Uma pesquisa divulgada recentemente pelo Instituto Brasil Legal (IBL) mostrou que a importação ilegal de produtos no país rendeu aos cofres públicos, em 2008, um déficit de mais de R$ 1 bilhão. Para se ter uma idéia, 70% dos tocadores de música digitais - os MP3 players- vendidos no Brasil, vem da China e Taiwan via contrabando, subfaturamento e falsa declaração nos portos e alfândegas.
Já uma pesquisa do Ibope mostrou outra face desse problema: a pirataria. Em 2008, 40% das pessoas afirmaram que compraram itens falsificados sendo que, 90% deles, disseram que optaram por esse tipo de produto em função do preço reduzido: eles chegam a custar a metade do valor do item original.
Casos de pirataria, sonegação e contrabando de produtos geram inconvenientes também para quem trabalha na legalidade. A dificuldade de se combater ações do tipo levam o governo a aumentar os impostos e, assim, evitar redução na arrecadação. Em contrapartida, muitos comerciantes se vêem diante do dilema legalidade-oneração.
O próprio cidadão também paga, literalmente, por esse tipo de infração. Por mais consciente que ele seja, não pensará duas vezes na hora de optar, por exemplo, por um cd 'pirata' que hoje custa quase 90% menos do que os originais. A questão decisiva nesses casos é, sem dúvidas, o fator econômico: o cidadão quer consumir bens culturais mas também tem um orçamento para cumprir no final do mês. O que ele muitas vezes não sabe é que o valor que deixou de pagar naquele cd vem embutido em outros impostos.

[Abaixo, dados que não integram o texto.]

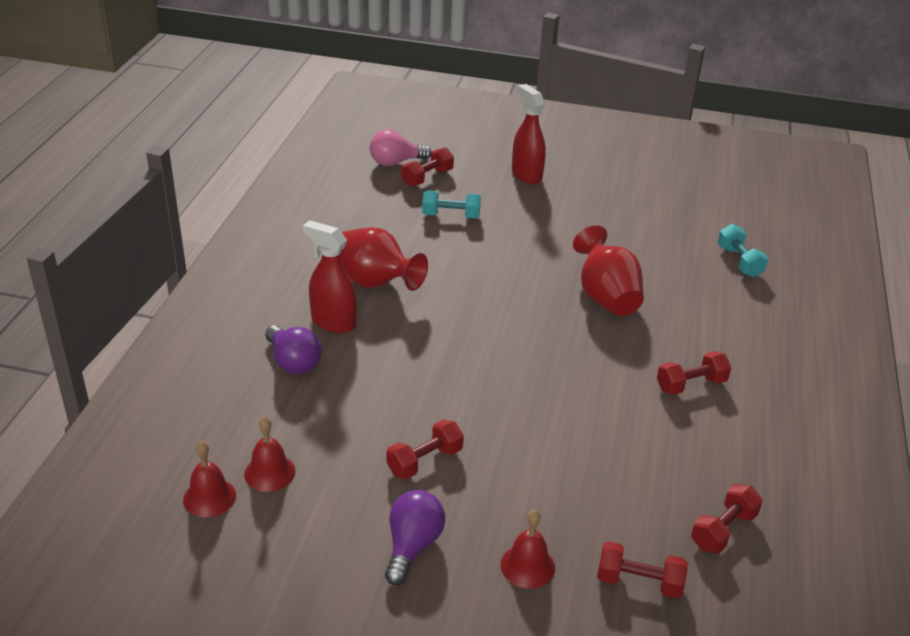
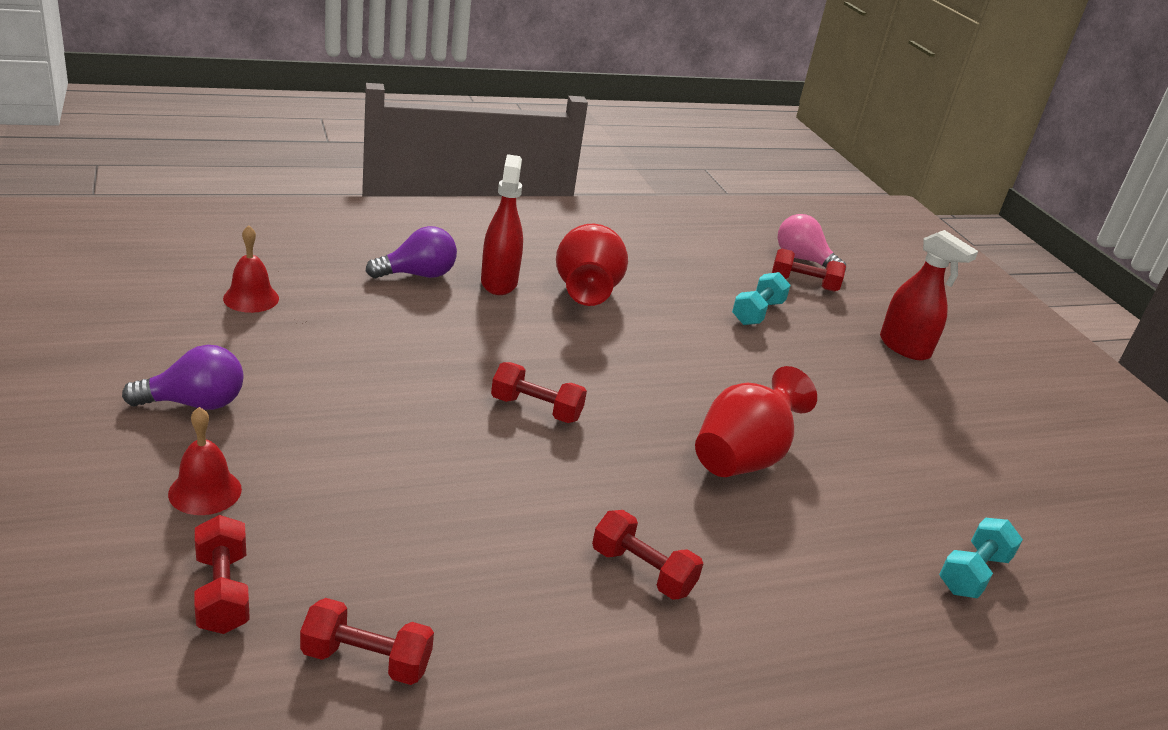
camera: 55 degrees right, 5 degrees down
(209, 497) = (198, 276): red bell -> none
(293, 362) = (417, 275): purple light bulb -> purple light bulb turned 135 degrees counterclockwise
(424, 461) = (330, 383): red dumbbell -> red dumbbell (536, 409)
(451, 215) = (757, 313): turquoise dumbbell -> turquoise dumbbell turned 60 degrees clockwise
(526, 175) = (904, 348): red spray bottle -> red spray bottle turned 105 degrees clockwise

A discussão acerca da pirataria e do contrabando de produtos no país perpassa não só por questões econômicas como também culturais, afinal, é evidente o quanto a indústria cultural exerce influência sobre todas as pessoas. Mais do que ‘ser’, o consumo passou valorizar o ‘ter’, e a personalidade de cada um se define a partir do que ela ouve, lê e assiste. Negar esse fator social impede que se possa encontrar verdadeiras soluções a fim de compatibilizar interesses das indústrias e comerciantes com o dos próprios cidadãos-consumidores.